## Text excerpt:
Spike sorting refers to the technique of detecting signals generated by single neurons from multi-neuron recordings and is a valuable tool for analyzing the relationships between individual neuronal activity patterns and specific behaviors. Since the precision of spike sorting affects all subsequent analyses, sorting accuracy is critical. Many semi-automatic to fully-automatic spike sorting algorithms have been developed. However, due to unsatisfactory classification accuracy, manual sorting is preferred by investigators despite the intensive time and labor costs. Thus, there still is a strong need for fully automatic spike sorting methods with high accuracy. Various machine learning algorithms have been developed for feature extraction but have yet to show sufficient accuracy for spike sorting. Here we describe a deep learning-based method for extracting features from spike signals using an ensemble of auto-encoders, each with a distinct architecture for distinguishing signals at different levels of resolution. By utilizing ensemble of auto-encoder ensemble, where shallow networks better represent overall signal structure and deep networks better represent signal details, extraction of high-dimensional representative features for improved spike sorting performance is achieved. The model was evaluated on publicly available simulated datasets and single-channel and 4-channel tetrode in vivo datasets. Our model not only classified single-channel spikes with varying degrees of feature similarities and signal to noise levels with higher accuracy, but also more precisely determined the number of source neurons compared to other machine learning methods. The model also demonstrated greater overall accuracy for spike sorting 4-channel tetrode recordings compared to single-channel recordings.

Collected data entries:
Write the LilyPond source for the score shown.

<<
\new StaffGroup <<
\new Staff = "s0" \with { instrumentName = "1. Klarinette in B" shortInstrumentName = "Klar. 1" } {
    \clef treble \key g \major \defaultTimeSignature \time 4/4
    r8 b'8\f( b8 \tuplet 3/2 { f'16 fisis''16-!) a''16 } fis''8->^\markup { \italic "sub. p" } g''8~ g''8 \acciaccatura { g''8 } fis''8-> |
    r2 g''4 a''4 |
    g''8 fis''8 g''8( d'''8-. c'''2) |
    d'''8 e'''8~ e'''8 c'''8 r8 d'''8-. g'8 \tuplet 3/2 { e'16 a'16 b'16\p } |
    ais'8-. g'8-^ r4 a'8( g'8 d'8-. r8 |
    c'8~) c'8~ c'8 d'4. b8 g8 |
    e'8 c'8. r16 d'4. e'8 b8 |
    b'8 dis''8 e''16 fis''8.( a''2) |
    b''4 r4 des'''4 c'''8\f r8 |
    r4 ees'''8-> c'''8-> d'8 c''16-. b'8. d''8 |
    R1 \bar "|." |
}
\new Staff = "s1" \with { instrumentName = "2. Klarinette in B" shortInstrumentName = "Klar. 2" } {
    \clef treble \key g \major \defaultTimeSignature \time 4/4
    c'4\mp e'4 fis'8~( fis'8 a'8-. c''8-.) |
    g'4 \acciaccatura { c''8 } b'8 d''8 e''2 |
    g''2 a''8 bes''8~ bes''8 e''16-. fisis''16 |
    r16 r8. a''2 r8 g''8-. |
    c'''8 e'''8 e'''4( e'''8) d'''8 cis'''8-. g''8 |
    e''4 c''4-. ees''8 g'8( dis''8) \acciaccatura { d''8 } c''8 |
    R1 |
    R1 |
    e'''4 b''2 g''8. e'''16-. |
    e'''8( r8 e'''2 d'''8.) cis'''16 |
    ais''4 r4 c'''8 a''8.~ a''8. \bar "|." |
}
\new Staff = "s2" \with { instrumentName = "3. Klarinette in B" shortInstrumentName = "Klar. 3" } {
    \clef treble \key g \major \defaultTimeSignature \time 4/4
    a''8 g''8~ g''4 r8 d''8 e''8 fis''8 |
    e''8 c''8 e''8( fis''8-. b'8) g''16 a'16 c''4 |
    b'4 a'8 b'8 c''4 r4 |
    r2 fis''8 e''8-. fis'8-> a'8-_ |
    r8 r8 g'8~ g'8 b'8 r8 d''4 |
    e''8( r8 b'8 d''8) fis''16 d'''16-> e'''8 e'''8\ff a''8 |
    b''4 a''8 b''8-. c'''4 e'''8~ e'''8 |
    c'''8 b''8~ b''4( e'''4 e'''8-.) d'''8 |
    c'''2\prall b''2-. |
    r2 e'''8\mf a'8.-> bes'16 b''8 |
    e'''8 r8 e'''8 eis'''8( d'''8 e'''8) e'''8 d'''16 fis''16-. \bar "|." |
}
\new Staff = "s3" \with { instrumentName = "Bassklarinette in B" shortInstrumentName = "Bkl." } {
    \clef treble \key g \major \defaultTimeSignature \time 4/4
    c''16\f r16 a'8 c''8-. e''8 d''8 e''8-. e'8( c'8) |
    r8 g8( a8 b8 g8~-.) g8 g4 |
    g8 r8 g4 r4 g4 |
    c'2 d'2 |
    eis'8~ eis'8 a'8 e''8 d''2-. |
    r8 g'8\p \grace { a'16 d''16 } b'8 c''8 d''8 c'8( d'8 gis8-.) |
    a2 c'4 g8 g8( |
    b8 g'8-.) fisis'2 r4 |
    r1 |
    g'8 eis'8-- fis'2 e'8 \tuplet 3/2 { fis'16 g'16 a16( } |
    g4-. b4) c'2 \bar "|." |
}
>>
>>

## Questions to answer:
1 – In the spike sorting text, which datasets was the model evaluated on?
2 – Condense the paragraph of the spike sorting text beginning "Spike sorting refers to the technique" into a short bulleted list that keeps its main facts.

## Expected outputs:
1 – Publicly available simulated datasets, plus single-channel and 4-channel tetrode in vivo datasets.

2 –
- Spike sorting detects signals from single neurons in multi-neuron recordings. It helps link individual neuronal activity to specific behaviors.
- Accuracy is critical because it affects all later analyses.
- Existing semi- to fully-automatic algorithms lack accuracy, so investigators prefer manual sorting despite its time and labor costs.
- Machine learning feature-extraction methods have not yet been accurate enough.
- The proposed deep learning method extracts features with an ensemble of auto-encoders of different architectures. Shallow networks capture overall signal structure, and deep networks capture signal details. Together they yield high-dimensional features that improve sorting.
- The model was tested on public simulated datasets and on single-channel and 4-channel tetrode in vivo datasets.
- Compared with other machine learning methods, it classified single-channel spikes more accurately across varying feature similarities and signal-to-noise levels. It also estimated the number of source neurons more precisely.
- It sorted 4-channel tetrode recordings more accurately overall than single-channel recordings.